» CEL ZADANIA: Podaj każdy z poniższych wierszy, w którym występuje ciąg "allowEdgeOverflow".

### DANE WEJŚCIOWE

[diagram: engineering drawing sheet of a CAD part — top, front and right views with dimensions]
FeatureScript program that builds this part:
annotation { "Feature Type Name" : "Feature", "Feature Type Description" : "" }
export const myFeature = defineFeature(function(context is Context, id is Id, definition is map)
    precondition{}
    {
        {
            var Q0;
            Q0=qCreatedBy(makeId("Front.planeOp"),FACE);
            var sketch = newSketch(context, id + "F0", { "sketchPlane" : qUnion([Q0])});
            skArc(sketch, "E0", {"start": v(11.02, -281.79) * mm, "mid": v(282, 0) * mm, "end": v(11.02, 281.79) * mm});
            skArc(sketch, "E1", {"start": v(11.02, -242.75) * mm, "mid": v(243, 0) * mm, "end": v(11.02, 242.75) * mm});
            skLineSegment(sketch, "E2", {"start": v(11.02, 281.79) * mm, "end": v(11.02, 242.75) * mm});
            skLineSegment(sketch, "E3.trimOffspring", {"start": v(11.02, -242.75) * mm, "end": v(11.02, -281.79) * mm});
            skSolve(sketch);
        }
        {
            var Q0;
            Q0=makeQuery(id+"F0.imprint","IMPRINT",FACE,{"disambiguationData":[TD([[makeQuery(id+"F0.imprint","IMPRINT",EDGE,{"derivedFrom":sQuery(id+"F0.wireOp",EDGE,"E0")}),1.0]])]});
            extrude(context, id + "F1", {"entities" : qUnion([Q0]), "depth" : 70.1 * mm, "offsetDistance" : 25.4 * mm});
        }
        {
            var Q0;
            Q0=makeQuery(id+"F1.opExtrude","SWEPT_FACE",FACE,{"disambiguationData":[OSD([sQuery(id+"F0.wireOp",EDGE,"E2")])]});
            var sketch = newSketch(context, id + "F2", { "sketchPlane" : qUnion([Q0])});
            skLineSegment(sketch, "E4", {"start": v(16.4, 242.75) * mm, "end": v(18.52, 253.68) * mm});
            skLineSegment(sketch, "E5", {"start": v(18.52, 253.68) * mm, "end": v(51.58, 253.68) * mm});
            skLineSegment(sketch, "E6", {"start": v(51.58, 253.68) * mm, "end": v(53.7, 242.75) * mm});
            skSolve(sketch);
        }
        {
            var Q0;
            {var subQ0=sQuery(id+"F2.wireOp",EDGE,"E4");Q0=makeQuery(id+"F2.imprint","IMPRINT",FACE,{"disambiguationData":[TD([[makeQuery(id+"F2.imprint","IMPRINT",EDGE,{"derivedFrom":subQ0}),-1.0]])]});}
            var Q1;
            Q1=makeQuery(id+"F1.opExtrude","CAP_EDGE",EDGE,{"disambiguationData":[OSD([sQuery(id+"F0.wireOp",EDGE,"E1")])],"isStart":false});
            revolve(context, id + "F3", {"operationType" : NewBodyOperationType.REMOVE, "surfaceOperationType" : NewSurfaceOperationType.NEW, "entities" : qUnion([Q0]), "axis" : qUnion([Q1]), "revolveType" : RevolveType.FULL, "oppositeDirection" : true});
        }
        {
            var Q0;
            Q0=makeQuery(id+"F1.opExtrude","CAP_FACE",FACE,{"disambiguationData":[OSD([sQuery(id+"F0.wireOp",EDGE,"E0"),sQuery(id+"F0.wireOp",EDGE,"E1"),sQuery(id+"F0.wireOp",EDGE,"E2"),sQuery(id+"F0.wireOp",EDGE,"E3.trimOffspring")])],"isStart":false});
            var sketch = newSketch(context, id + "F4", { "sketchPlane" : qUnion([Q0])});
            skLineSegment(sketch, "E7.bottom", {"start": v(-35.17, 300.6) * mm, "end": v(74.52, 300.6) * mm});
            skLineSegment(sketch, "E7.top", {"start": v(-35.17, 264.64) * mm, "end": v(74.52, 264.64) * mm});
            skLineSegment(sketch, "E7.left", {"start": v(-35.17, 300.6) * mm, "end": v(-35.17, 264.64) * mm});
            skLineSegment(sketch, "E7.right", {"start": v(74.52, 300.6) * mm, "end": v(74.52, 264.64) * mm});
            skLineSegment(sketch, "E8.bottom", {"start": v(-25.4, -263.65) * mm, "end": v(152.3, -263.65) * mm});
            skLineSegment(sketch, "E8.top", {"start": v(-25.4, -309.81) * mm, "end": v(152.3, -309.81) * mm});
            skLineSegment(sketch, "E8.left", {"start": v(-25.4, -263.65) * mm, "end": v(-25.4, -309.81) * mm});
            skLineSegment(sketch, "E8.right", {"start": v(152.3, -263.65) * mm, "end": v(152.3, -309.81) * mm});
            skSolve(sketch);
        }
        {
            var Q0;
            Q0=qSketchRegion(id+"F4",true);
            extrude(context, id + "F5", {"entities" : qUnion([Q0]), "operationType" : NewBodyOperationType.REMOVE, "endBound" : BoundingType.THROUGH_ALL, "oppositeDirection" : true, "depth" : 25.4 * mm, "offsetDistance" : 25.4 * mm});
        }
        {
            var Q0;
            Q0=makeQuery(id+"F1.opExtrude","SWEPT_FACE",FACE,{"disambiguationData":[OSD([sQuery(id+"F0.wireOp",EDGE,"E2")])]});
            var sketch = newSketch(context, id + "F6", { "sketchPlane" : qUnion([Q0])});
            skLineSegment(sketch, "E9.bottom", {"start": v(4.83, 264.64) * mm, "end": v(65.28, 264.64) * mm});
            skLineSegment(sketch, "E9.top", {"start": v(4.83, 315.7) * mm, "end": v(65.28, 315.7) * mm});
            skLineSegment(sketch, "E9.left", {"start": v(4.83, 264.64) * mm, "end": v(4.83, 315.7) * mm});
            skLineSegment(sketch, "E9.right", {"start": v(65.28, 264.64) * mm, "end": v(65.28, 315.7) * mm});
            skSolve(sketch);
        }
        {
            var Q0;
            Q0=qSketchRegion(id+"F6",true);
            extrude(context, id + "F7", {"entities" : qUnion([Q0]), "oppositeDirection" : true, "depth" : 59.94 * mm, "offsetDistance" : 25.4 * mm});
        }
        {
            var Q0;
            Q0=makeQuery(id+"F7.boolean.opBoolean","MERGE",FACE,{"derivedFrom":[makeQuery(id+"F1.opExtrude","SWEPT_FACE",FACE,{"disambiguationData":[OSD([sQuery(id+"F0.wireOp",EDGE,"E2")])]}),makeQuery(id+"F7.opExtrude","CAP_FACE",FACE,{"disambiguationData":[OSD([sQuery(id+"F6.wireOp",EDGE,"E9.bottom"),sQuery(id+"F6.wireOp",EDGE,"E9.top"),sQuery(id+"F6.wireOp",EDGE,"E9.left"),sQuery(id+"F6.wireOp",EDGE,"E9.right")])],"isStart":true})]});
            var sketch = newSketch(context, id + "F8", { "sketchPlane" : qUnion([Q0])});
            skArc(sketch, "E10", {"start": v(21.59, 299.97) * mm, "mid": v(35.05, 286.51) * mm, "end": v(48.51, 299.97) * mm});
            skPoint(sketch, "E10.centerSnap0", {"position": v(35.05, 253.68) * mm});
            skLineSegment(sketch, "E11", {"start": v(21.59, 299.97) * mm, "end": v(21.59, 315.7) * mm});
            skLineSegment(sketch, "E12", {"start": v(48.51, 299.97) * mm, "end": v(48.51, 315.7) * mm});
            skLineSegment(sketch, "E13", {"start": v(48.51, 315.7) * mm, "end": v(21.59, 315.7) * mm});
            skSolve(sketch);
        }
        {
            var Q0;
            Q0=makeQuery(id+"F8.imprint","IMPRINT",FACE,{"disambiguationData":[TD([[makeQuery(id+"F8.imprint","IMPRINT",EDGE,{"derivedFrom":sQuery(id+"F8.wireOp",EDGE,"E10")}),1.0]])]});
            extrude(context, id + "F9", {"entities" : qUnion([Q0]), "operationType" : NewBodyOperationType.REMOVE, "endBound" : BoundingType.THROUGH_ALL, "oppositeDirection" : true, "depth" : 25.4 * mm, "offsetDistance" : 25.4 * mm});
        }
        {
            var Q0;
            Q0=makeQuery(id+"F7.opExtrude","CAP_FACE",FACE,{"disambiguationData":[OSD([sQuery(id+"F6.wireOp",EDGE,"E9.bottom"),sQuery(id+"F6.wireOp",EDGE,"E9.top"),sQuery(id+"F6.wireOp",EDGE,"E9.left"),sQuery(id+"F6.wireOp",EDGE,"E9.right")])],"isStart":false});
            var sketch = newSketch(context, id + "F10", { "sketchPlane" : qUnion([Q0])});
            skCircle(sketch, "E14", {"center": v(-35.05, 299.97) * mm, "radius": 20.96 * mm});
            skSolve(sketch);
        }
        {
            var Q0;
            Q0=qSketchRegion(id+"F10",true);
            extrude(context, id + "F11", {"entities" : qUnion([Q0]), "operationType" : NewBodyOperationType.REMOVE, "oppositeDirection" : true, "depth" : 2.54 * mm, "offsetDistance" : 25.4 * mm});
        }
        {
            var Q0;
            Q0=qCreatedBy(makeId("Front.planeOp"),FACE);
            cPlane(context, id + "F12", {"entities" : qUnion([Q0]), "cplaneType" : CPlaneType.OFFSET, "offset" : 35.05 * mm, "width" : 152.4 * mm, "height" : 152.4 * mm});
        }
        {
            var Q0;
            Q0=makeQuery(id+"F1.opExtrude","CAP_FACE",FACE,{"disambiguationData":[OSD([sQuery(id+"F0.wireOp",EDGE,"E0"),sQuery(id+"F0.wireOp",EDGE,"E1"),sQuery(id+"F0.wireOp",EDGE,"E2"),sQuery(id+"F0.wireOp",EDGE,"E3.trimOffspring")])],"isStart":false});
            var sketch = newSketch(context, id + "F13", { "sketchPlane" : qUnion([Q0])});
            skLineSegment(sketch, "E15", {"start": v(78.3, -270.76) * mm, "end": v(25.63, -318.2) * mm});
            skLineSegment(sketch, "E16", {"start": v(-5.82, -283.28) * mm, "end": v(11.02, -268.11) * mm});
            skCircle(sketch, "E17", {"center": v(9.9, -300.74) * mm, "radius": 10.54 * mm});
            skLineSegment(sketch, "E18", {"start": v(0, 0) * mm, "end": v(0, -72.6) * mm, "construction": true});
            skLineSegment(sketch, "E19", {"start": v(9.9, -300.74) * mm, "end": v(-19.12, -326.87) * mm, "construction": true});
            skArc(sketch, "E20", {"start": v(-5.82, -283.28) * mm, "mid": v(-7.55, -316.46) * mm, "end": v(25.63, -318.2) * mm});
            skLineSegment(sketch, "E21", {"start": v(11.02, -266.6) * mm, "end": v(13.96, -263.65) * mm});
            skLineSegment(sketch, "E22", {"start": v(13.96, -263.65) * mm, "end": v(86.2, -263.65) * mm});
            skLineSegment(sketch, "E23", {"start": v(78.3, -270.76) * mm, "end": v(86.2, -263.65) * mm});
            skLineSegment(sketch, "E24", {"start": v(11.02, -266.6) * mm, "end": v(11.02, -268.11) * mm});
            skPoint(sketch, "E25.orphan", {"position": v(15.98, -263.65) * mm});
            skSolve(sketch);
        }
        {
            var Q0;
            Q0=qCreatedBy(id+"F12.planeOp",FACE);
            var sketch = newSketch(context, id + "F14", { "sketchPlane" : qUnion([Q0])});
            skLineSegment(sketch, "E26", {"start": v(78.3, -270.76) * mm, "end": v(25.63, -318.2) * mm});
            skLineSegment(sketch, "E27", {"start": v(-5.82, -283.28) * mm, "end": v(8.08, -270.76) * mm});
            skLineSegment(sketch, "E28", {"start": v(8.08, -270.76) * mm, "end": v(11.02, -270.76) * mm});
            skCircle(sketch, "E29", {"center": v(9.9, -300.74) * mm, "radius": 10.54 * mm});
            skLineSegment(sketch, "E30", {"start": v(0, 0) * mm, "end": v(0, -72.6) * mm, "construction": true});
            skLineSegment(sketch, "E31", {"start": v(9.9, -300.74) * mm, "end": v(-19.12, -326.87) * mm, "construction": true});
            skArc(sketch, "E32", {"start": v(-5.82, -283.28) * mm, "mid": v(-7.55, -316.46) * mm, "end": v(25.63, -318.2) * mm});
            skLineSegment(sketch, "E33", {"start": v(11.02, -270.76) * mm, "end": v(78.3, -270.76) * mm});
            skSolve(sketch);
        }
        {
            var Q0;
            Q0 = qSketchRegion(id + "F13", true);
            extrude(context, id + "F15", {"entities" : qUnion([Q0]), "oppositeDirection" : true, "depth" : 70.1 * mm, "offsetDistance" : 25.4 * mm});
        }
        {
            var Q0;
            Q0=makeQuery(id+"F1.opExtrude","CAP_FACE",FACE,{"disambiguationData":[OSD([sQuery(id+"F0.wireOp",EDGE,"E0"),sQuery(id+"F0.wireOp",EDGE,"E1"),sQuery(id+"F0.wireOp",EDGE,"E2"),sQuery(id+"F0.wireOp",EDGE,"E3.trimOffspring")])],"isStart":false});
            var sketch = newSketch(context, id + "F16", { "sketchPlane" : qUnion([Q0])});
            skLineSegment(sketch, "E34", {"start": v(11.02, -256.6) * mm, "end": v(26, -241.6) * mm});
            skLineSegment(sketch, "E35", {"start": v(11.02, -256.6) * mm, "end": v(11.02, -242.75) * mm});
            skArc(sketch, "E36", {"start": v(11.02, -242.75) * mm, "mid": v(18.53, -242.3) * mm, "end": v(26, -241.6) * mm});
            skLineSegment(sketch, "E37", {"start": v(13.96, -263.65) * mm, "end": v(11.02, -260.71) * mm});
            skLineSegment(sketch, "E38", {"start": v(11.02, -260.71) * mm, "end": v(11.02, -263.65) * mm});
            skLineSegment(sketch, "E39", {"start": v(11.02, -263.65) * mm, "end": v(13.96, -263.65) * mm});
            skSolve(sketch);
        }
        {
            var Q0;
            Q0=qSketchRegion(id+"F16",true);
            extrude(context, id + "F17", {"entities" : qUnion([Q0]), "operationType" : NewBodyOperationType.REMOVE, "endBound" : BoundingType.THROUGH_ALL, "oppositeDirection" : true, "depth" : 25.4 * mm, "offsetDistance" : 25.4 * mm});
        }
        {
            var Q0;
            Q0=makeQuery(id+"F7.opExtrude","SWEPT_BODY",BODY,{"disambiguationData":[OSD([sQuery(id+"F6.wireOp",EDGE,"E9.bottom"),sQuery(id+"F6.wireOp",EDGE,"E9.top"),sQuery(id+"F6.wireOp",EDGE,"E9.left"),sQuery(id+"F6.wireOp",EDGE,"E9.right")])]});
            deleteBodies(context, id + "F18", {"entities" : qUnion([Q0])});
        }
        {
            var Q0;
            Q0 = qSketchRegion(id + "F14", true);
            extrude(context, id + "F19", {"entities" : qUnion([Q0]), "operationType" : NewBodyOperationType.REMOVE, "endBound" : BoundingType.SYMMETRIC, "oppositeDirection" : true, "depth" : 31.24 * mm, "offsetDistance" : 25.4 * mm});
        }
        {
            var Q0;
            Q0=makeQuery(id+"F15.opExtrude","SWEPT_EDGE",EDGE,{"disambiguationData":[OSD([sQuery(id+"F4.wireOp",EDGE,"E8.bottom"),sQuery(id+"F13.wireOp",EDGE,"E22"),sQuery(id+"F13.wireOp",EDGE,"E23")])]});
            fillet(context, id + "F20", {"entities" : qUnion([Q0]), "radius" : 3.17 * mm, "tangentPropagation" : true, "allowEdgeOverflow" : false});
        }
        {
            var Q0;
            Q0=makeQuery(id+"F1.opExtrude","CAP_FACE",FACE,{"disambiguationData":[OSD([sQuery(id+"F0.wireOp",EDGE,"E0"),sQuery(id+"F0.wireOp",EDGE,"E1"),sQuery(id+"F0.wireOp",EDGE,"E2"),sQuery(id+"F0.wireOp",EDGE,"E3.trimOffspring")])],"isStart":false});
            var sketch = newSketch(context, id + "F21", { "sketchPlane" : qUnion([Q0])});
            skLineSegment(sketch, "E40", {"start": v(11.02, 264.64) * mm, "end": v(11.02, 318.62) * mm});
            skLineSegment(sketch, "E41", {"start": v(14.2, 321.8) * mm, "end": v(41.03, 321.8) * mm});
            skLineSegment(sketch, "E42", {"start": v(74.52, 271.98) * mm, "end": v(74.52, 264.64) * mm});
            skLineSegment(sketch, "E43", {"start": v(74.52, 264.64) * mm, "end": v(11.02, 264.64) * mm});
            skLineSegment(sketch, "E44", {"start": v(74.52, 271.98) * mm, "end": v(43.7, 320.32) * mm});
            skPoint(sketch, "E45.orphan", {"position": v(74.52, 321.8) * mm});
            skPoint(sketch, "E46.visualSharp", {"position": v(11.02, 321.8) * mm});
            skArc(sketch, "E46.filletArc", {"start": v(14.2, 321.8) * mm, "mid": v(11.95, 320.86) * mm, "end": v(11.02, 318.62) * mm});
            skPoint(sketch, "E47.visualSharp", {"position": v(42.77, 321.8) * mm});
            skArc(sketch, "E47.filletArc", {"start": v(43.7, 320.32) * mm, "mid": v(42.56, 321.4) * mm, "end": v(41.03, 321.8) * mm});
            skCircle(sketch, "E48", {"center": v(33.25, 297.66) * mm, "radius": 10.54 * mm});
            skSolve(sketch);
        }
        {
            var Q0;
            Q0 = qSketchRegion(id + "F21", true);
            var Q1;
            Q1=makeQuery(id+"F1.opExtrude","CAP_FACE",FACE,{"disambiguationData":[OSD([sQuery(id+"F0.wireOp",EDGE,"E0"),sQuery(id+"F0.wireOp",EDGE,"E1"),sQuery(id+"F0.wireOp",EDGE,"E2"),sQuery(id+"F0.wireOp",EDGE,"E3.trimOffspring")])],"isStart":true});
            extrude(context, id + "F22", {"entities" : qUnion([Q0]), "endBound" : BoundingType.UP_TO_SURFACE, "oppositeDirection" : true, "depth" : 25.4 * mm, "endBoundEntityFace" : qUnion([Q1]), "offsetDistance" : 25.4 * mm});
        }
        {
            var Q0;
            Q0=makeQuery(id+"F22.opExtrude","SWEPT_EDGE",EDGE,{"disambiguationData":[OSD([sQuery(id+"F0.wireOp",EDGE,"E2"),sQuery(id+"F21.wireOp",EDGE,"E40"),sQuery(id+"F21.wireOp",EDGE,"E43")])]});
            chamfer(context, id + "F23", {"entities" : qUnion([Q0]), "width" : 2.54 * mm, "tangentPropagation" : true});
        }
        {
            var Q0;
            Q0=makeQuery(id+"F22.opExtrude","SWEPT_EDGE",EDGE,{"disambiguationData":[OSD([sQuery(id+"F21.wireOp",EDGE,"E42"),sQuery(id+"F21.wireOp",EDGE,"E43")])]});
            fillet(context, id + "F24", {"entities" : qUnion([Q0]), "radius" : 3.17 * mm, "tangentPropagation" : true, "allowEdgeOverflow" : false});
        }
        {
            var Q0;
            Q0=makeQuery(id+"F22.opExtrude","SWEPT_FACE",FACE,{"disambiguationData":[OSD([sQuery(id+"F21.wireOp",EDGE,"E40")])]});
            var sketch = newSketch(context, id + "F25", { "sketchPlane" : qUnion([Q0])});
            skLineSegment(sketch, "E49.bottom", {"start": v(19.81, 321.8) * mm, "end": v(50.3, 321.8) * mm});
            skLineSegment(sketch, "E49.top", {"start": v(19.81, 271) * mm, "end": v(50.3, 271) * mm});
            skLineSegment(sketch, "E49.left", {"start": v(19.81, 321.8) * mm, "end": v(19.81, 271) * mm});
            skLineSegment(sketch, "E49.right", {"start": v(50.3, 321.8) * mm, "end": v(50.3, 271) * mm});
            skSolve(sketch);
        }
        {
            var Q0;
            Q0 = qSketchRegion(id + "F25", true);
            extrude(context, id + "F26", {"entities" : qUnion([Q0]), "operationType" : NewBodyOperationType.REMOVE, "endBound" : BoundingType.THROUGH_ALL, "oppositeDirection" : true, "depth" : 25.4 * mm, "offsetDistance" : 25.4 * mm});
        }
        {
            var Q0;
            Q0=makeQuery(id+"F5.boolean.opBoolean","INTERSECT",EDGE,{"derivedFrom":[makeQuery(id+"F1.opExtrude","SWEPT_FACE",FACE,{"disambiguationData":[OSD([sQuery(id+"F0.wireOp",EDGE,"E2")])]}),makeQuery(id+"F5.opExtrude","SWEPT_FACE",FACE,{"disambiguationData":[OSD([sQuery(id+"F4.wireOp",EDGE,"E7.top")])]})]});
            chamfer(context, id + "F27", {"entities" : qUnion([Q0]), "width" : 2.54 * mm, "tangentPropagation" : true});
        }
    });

######

» ROZWIĄZANIE ZADANIA:
            fillet(context, id + "F20", {"entities" : qUnion([Q0]), "radius" : 3.17 * mm, "tangentPropagation" : true, "allowEdgeOverflow" : false});
            fillet(context, id + "F24", {"entities" : qUnion([Q0]), "radius" : 3.17 * mm, "tangentPropagation" : true, "allowEdgeOverflow" : false});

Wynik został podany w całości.